Provided entries:
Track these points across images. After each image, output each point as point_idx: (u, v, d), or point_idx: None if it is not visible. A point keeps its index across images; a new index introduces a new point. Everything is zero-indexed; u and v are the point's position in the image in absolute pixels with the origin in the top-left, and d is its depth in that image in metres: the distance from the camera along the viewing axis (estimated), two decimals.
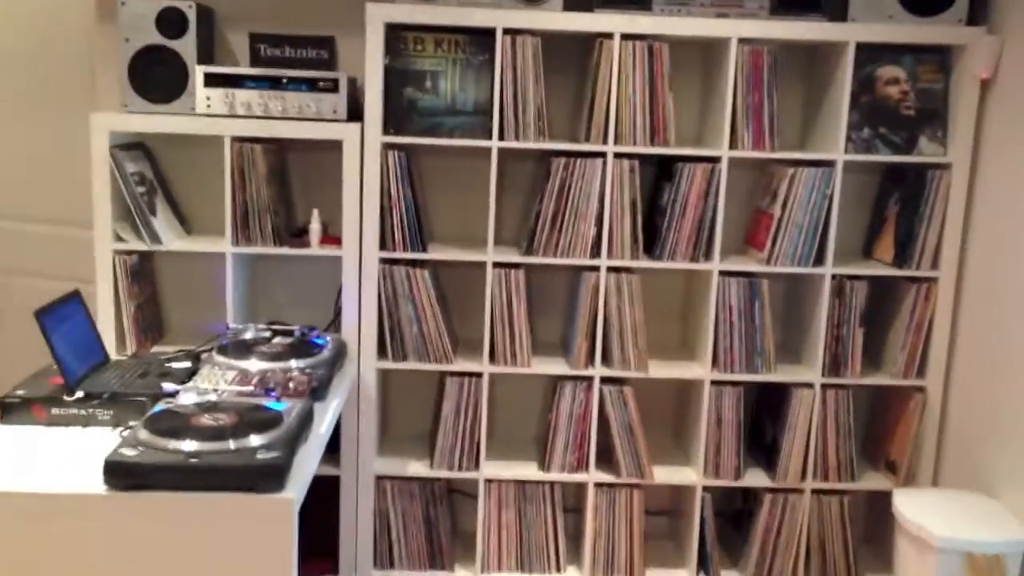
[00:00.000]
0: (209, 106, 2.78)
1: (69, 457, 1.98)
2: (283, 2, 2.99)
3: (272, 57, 2.85)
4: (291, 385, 2.31)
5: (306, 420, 2.11)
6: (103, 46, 3.03)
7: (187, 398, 2.12)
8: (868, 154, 2.89)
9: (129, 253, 2.87)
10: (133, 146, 2.94)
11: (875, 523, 3.24)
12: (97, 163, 2.75)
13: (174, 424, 1.97)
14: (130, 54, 2.82)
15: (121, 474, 1.81)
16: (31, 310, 3.39)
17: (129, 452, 1.84)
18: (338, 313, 3.17)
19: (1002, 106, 2.76)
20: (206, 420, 1.99)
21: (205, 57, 2.90)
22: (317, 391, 2.37)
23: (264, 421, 2.00)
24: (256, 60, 2.84)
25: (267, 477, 1.83)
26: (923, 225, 2.91)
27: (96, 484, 1.84)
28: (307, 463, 2.00)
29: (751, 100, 2.84)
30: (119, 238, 2.81)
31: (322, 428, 2.22)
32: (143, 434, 1.91)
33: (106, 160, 2.75)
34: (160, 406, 2.08)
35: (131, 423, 2.18)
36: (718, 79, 2.91)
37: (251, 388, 2.22)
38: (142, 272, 2.96)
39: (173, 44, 2.82)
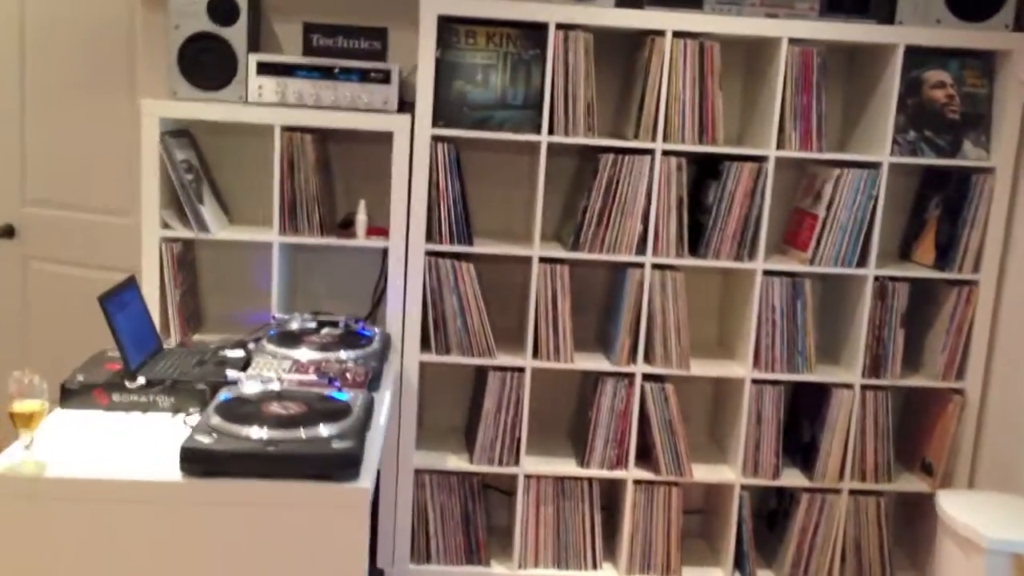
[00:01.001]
0: (261, 95, 2.77)
1: (136, 443, 1.97)
2: None
3: (324, 47, 2.84)
4: (348, 376, 2.31)
5: (370, 410, 2.11)
6: (150, 33, 3.02)
7: (251, 386, 2.11)
8: (913, 157, 2.91)
9: (176, 241, 2.85)
10: (179, 133, 2.93)
11: (907, 525, 3.26)
12: (147, 149, 2.74)
13: (245, 411, 1.96)
14: (180, 41, 2.81)
15: (198, 461, 1.81)
16: (73, 298, 3.38)
17: (204, 439, 1.83)
18: (376, 304, 3.18)
19: None
20: (276, 408, 1.99)
21: (253, 46, 2.89)
22: (372, 382, 2.36)
23: (334, 411, 2.00)
24: (308, 50, 2.84)
25: (343, 466, 1.83)
26: (965, 228, 2.93)
27: (171, 471, 1.83)
28: (373, 453, 2.00)
29: (800, 100, 2.85)
30: (166, 226, 2.80)
31: (381, 419, 2.21)
32: (216, 420, 1.90)
33: (156, 147, 2.74)
34: (225, 394, 2.08)
35: (191, 410, 2.17)
36: (763, 79, 2.92)
37: (313, 377, 2.22)
38: (184, 261, 2.94)
39: (223, 32, 2.81)
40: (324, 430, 1.91)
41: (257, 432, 1.87)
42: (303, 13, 2.99)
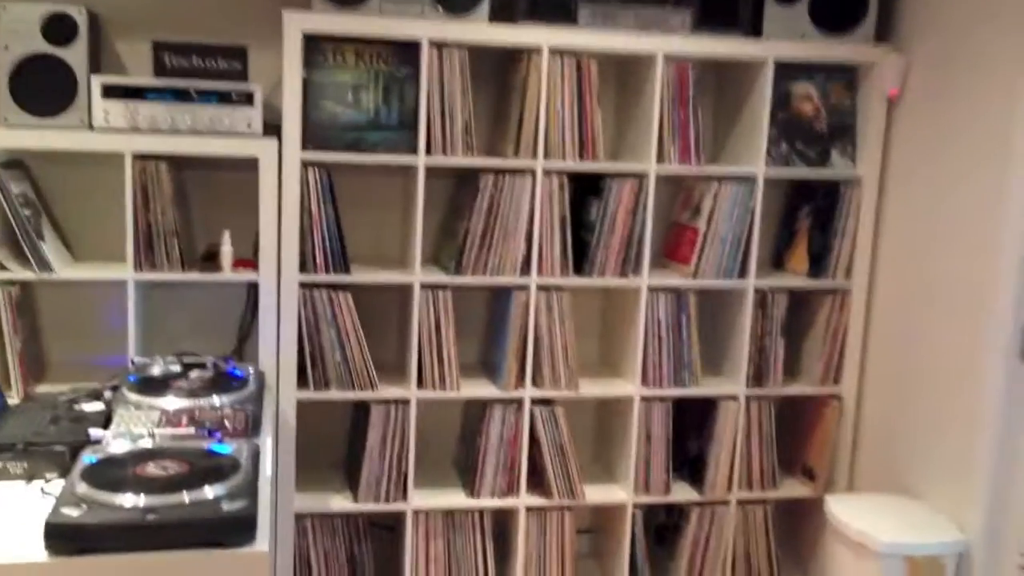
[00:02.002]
0: (108, 120, 2.53)
1: None
2: (187, 9, 2.77)
3: (178, 67, 2.62)
4: (227, 424, 2.12)
5: (257, 462, 1.93)
6: None
7: (119, 445, 1.90)
8: (786, 168, 2.94)
9: (13, 284, 2.57)
10: (12, 164, 2.64)
11: (790, 529, 3.30)
12: None
13: (117, 475, 1.75)
14: (11, 63, 2.54)
15: (66, 537, 1.59)
16: None
17: (72, 511, 1.61)
18: (242, 341, 2.97)
19: (909, 122, 2.87)
20: (152, 469, 1.79)
21: (94, 67, 2.64)
22: (252, 428, 2.18)
23: (218, 467, 1.82)
24: (160, 70, 2.61)
25: (237, 530, 1.65)
26: (837, 237, 2.99)
27: (34, 550, 1.60)
28: (266, 510, 1.82)
29: (677, 116, 2.84)
30: (1, 267, 2.51)
31: (268, 470, 2.03)
32: (83, 488, 1.69)
33: None
34: (90, 456, 1.85)
35: (49, 476, 1.93)
36: (639, 94, 2.89)
37: (189, 430, 2.02)
38: (24, 304, 2.66)
39: (60, 52, 2.56)
40: (211, 491, 1.72)
41: (133, 499, 1.67)
42: (151, 31, 2.77)
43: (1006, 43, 2.48)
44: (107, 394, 2.32)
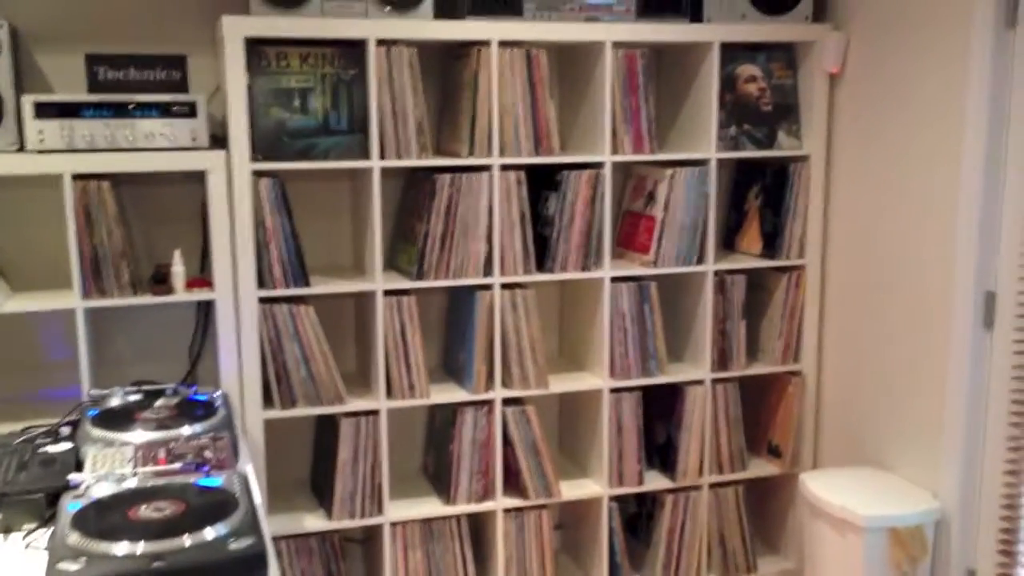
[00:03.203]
0: (43, 140, 2.38)
1: None
2: (118, 19, 2.62)
3: (113, 80, 2.48)
4: (208, 454, 2.02)
5: (250, 492, 1.84)
6: None
7: (102, 488, 1.78)
8: (736, 150, 2.96)
9: None
10: None
11: (758, 508, 3.33)
12: None
13: (109, 522, 1.64)
14: None
15: None
16: None
17: (71, 567, 1.50)
18: (195, 363, 2.85)
19: (850, 98, 2.92)
20: (146, 512, 1.68)
21: (18, 84, 2.48)
22: (235, 457, 2.08)
23: (215, 503, 1.72)
24: (95, 85, 2.46)
25: (248, 569, 1.57)
26: (788, 216, 3.02)
27: None
28: (270, 544, 1.74)
29: (628, 103, 2.82)
30: None
31: (257, 498, 1.94)
32: (75, 539, 1.58)
33: None
34: (74, 502, 1.74)
35: (26, 527, 1.81)
36: (587, 84, 2.87)
37: (176, 465, 1.91)
38: None
39: None
40: (213, 531, 1.63)
41: (132, 547, 1.57)
42: (82, 44, 2.61)
43: (941, 14, 2.53)
44: (65, 430, 2.19)
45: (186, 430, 2.17)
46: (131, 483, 1.82)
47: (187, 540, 1.60)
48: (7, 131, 2.42)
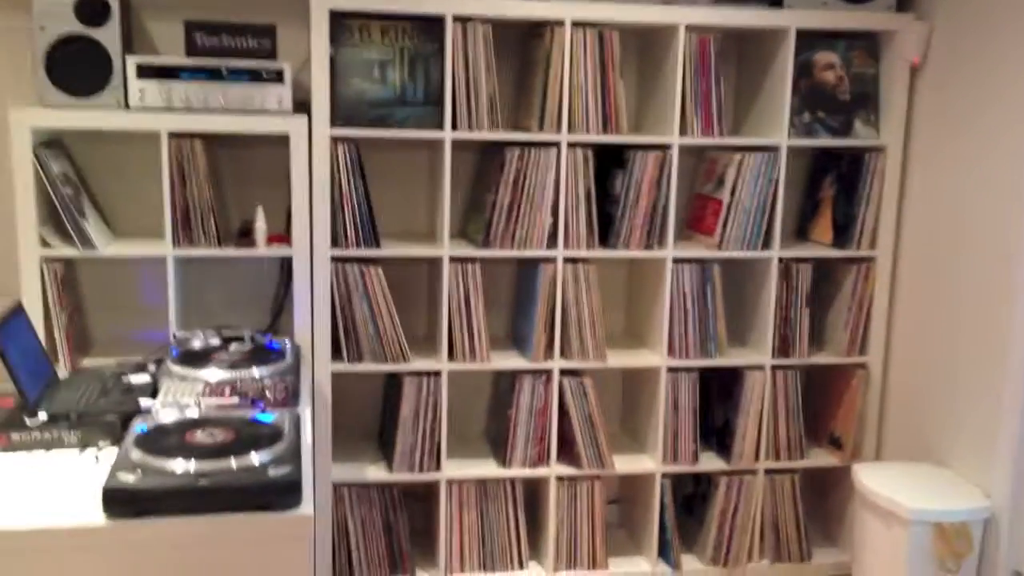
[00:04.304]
0: (143, 99, 2.59)
1: (46, 485, 1.80)
2: None
3: (209, 46, 2.67)
4: (268, 394, 2.18)
5: (299, 430, 1.99)
6: (7, 36, 2.78)
7: (168, 415, 1.96)
8: (809, 138, 2.97)
9: (58, 260, 2.64)
10: (51, 144, 2.70)
11: (817, 498, 3.34)
12: (20, 163, 2.51)
13: (168, 443, 1.81)
14: (47, 44, 2.59)
15: (123, 501, 1.65)
16: None
17: (128, 477, 1.68)
18: (277, 315, 3.03)
19: (931, 90, 2.89)
20: (201, 437, 1.85)
21: (127, 47, 2.69)
22: (292, 398, 2.24)
23: (263, 435, 1.87)
24: (192, 50, 2.66)
25: (283, 494, 1.71)
26: (861, 207, 3.01)
27: (93, 513, 1.67)
28: (309, 476, 1.88)
29: (699, 87, 2.86)
30: (46, 244, 2.58)
31: (308, 438, 2.09)
32: (137, 455, 1.75)
33: (30, 160, 2.51)
34: (141, 424, 1.91)
35: (101, 444, 2.00)
36: (660, 66, 2.92)
37: (234, 400, 2.08)
38: (67, 280, 2.73)
39: (94, 33, 2.61)
40: (257, 457, 1.78)
41: (184, 465, 1.73)
42: (182, 11, 2.81)
43: None
44: (151, 367, 2.38)
45: (254, 372, 2.34)
46: (193, 412, 1.99)
47: (232, 463, 1.75)
48: (114, 89, 2.63)
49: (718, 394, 3.13)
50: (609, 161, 2.95)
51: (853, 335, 3.07)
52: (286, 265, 2.99)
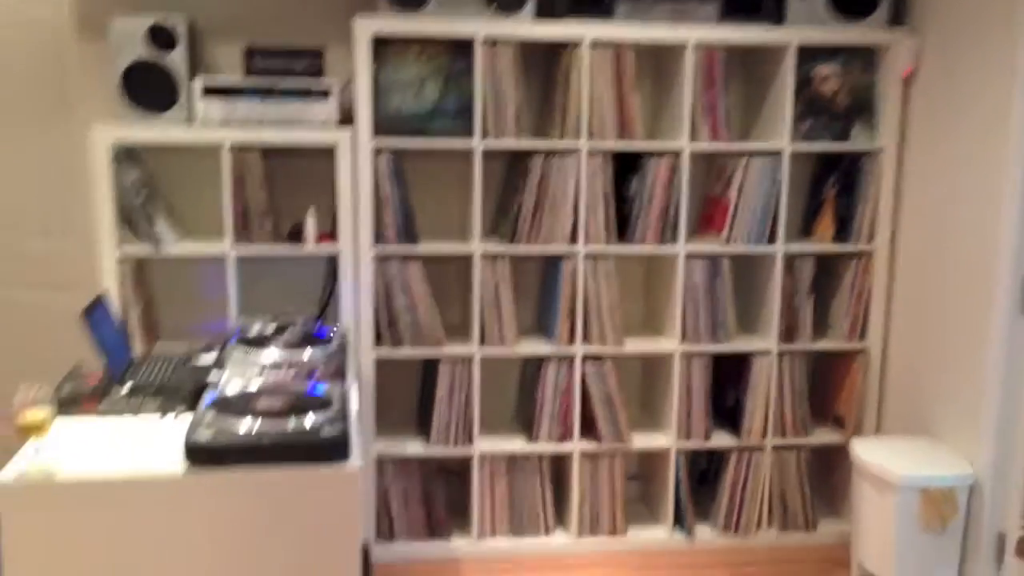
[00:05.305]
0: (208, 116, 2.93)
1: (132, 443, 2.13)
2: (272, 17, 3.16)
3: (265, 68, 3.01)
4: (318, 372, 2.50)
5: (346, 400, 2.30)
6: (89, 62, 3.14)
7: (234, 386, 2.28)
8: (810, 143, 3.23)
9: (132, 258, 2.99)
10: (126, 155, 3.06)
11: (823, 474, 3.59)
12: (99, 173, 2.87)
13: (235, 408, 2.14)
14: (122, 68, 2.94)
15: (200, 454, 1.97)
16: (29, 322, 3.48)
17: (205, 434, 2.00)
18: (325, 306, 3.36)
19: (923, 97, 3.14)
20: (263, 403, 2.17)
21: (192, 69, 3.04)
22: (342, 376, 2.55)
23: (317, 403, 2.19)
24: (250, 71, 3.00)
25: (334, 450, 2.02)
26: (860, 205, 3.27)
27: (174, 465, 2.00)
28: (357, 437, 2.19)
29: (706, 98, 3.14)
30: (122, 243, 2.93)
31: (354, 408, 2.40)
32: (211, 417, 2.08)
33: (109, 170, 2.87)
34: (212, 394, 2.24)
35: (177, 410, 2.33)
36: (672, 79, 3.20)
37: (291, 374, 2.40)
38: (140, 276, 3.08)
39: (164, 57, 2.96)
40: (311, 420, 2.10)
41: (249, 425, 2.05)
42: (242, 37, 3.16)
43: (1008, 23, 2.74)
44: (216, 350, 2.71)
45: (306, 353, 2.66)
46: (255, 384, 2.31)
47: (290, 424, 2.07)
48: (181, 107, 2.98)
49: (728, 377, 3.40)
50: (625, 166, 3.24)
51: (853, 323, 3.33)
52: (333, 261, 3.32)
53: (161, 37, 2.96)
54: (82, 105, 3.20)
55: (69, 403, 2.29)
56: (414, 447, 3.20)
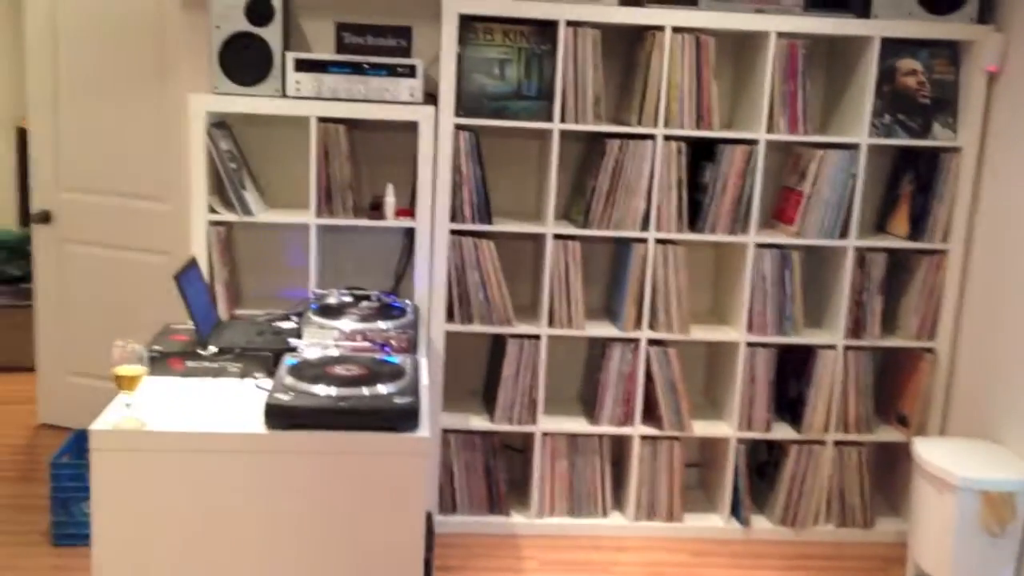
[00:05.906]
0: (299, 89, 3.03)
1: (215, 402, 2.24)
2: None
3: (355, 44, 3.10)
4: (392, 343, 2.59)
5: (418, 371, 2.39)
6: (186, 31, 3.26)
7: (312, 352, 2.39)
8: (888, 138, 3.21)
9: (221, 224, 3.12)
10: (219, 125, 3.18)
11: (885, 472, 3.59)
12: (195, 141, 2.99)
13: (313, 373, 2.24)
14: (221, 40, 3.05)
15: (280, 416, 2.08)
16: (107, 277, 3.64)
17: (284, 396, 2.11)
18: (399, 280, 3.46)
19: (1008, 96, 3.10)
20: (339, 370, 2.27)
21: (285, 44, 3.13)
22: (412, 348, 2.64)
23: (390, 372, 2.28)
24: (340, 47, 3.09)
25: (405, 419, 2.11)
26: (936, 202, 3.24)
27: (254, 424, 2.11)
28: (426, 408, 2.28)
29: (786, 88, 3.14)
30: (212, 210, 3.05)
31: (425, 380, 2.49)
32: (290, 380, 2.18)
33: (204, 138, 2.99)
34: (291, 359, 2.35)
35: (257, 374, 2.45)
36: (753, 69, 3.21)
37: (366, 344, 2.50)
38: (227, 242, 3.20)
39: (260, 31, 3.06)
40: (384, 388, 2.19)
41: (327, 390, 2.15)
42: (334, 13, 3.25)
43: None
44: (295, 317, 2.83)
45: (380, 324, 2.75)
46: (332, 352, 2.42)
47: (365, 391, 2.17)
48: (274, 80, 3.09)
49: (793, 370, 3.42)
50: (700, 153, 3.27)
51: (923, 321, 3.31)
52: (410, 236, 3.41)
53: (258, 11, 3.06)
54: (179, 74, 3.33)
55: (158, 361, 2.41)
56: (479, 422, 3.28)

Problem to work on: All lines above from the one holding "24: (256, 60, 2.84)" to the one holding "39: (173, 44, 2.82)", inclusive, are to be copied exactly; no other line is wanted.

Written answer:
24: (256, 60, 2.84)
25: (267, 477, 1.83)
26: (923, 225, 2.91)
27: (96, 484, 1.84)
28: (307, 463, 2.00)
29: (751, 100, 2.84)
30: (119, 238, 2.81)
31: (322, 428, 2.22)
32: (143, 434, 1.91)
33: (106, 160, 2.75)
34: (160, 406, 2.08)
35: (131, 423, 2.18)
36: (718, 79, 2.91)
37: (251, 388, 2.22)
38: (142, 272, 2.96)
39: (173, 44, 2.82)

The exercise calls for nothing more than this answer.